Besonders denen, die weiter auseinander lebten, ermöglichte der Gottesdienst das, was man heute als Kontaktknüpfen oder „Networking“ bezeichnen würde. In einem Zeitalter ohne moderne Telekommunikation und Transportmittel waren Gottesdienste ein wesentliches Element der Gemeinschaftsbildung.

Kirchgang
Kirchgang

 

nach dem Kirchgang
nach dem Kirchgang

Gleichzeitig jedoch stellten die Gottesdienste auch ein Mittel zur Ausübung sozialer Kontrolle dar. Verhaltensregeln wurden häufig in den Predigten vorgebracht und sozialer Druck spielte eine Rolle beim Besuch des Gottesdienstes, da die Gewohn-heiten eines Gemeindemitglieds hinsichtlich des Kirchenbesuchs mit Sicherheit von Seinesgleichen beobachtet wurden.

 

Der absolutistische König Friedrich I. von Württemberg war wenig an den überlieferten Formen der Volksfrömmigkeit interessiert und zeigte wenig Verständnis für die aufkommenden pietistischen Strömungen.

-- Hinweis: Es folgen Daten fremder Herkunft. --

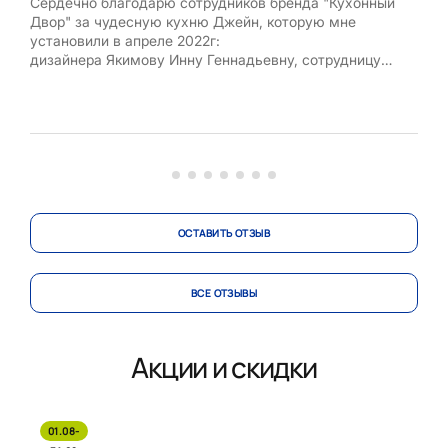
Сердечно благодарю сотрудников бренда "Кухонный
Хоч
Двор" за чудесную кухню Джейн, которую мне
пом
установили в апреле 2022г:
кухо
дизайнера Якимову Инну Геннадьевну, сотрудницу
салона расположенного по адресу: г.Люберцы, ул.
Спас
Попова, которая создала проект этого шедевра;
про
специалиста службы замера Веремеенко Виталия
Васильевича;
экспедитора Чуприна...
ОСТАВИТЬ ОТЗЫВ
ВСЕ ОТЗЫВЫ
Акции и скидки
01.08-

Schon am 2. Januar 1806, also einen Tag nach der Annahme der Königswürde, erließ Friedrich ein Generalreskript, in dem er seinen Untertanen ihre persönliche Freiheit und die Sicherheit ihres Eigentums garantierte, gleichzeitig aber auch die Eingliederung des Kirchenrats in das neugeschaffene Finanz-Departement bestimmte.

Der Staat war nun nicht mehr, wie seit der Großen Kirchenordnung vom Mai 1559 in die Kirche integriert, sondern die Kirche war ein Organ des Staates.

Diese staatskirchlich verordneten Eingriffe in das kirchliche Leben zwangen die religiösen "Andersdenker" in die Opposition .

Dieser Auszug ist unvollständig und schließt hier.